**AIM OF THE TASK**.
Put every line of text from the data below into a Markdown table with the columns "No." and "Line", numbering the rows in order and skipping blank lines. Leave the pictures out of the table.
#### INFORMATION GIVEN ####
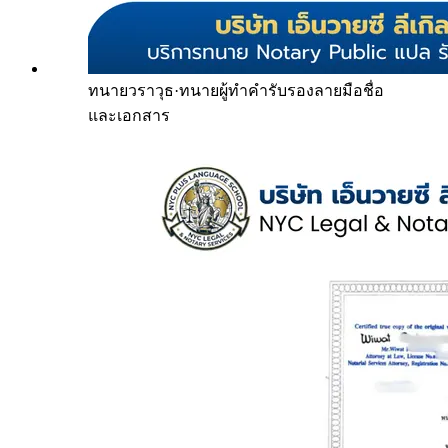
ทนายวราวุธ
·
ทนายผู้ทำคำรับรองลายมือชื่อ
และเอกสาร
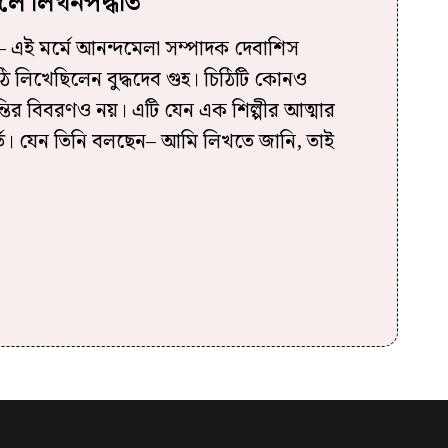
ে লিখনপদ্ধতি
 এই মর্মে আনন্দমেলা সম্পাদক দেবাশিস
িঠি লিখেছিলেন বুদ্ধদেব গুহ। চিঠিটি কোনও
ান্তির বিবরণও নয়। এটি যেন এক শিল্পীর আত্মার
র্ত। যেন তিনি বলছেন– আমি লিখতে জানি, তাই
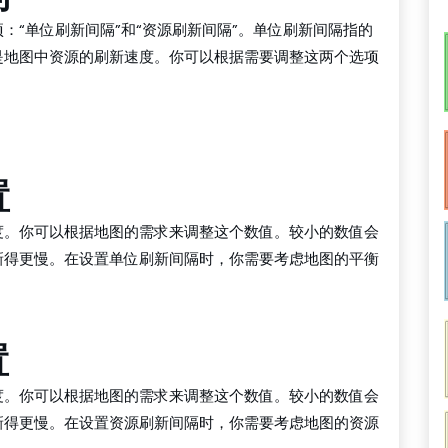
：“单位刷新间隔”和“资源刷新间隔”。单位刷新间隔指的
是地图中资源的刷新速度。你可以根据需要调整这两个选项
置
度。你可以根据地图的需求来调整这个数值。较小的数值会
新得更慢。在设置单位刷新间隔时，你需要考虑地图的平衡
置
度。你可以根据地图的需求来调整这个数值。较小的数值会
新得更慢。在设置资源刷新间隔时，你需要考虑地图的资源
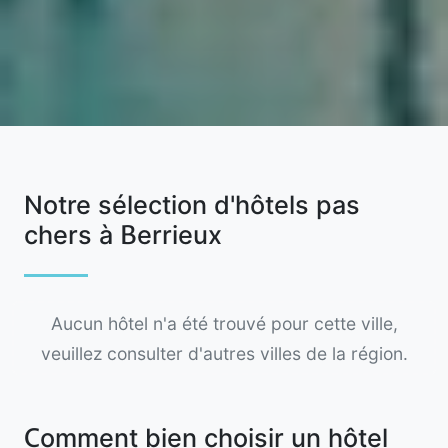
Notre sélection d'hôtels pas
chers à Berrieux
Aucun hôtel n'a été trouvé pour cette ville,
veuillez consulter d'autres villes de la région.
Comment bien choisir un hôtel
####
**RESPONSE**.
| No. | Line |
|---|---|
| 1 | ทนายวราวุธ |
| 2 | · |
| 3 | ทนายผู้ทำคำรับรองลายมือชื่อ |
| 4 | และเอกสาร |
| 5 | ে লিখনপদ্ধতি |
| 6 |  এই মর্মে আনন্দমেলা সম্পাদক দেবাশিস |
| 7 | িঠি লিখেছিলেন বুদ্ধদেব গুহ। চিঠিটি কোনও |
| 8 | ান্তির বিবরণও নয়। এটি যেন এক শিল্পীর আত্মার |
| 9 | র্ত। যেন তিনি বলছেন– আমি লিখতে জানি, তাই |
| 10 | ：“单位刷新间隔”和“资源刷新间隔”。单位刷新间隔指的 |
| 11 | 是地图中资源的刷新速度。你可以根据需要调整这两个选项 |
| 12 | 置 |
| 13 | 度。你可以根据地图的需求来调整这个数值。较小的数值会 |
| 14 | 新得更慢。在设置单位刷新间隔时，你需要考虑地图的平衡 |
| 15 | 置 |
| 16 | 度。你可以根据地图的需求来调整这个数值。较小的数值会 |
| 17 | 新得更慢。在设置资源刷新间隔时，你需要考虑地图的资源 |
| 18 | Notre sélection d'hôtels pas |
| 19 | chers à Berrieux |
| 20 | Aucun hôtel n'a été trouvé pour cette ville, |
| 21 | veuillez consulter d'autres villes de la région. |
| 22 | Comment bien choisir un hôtel |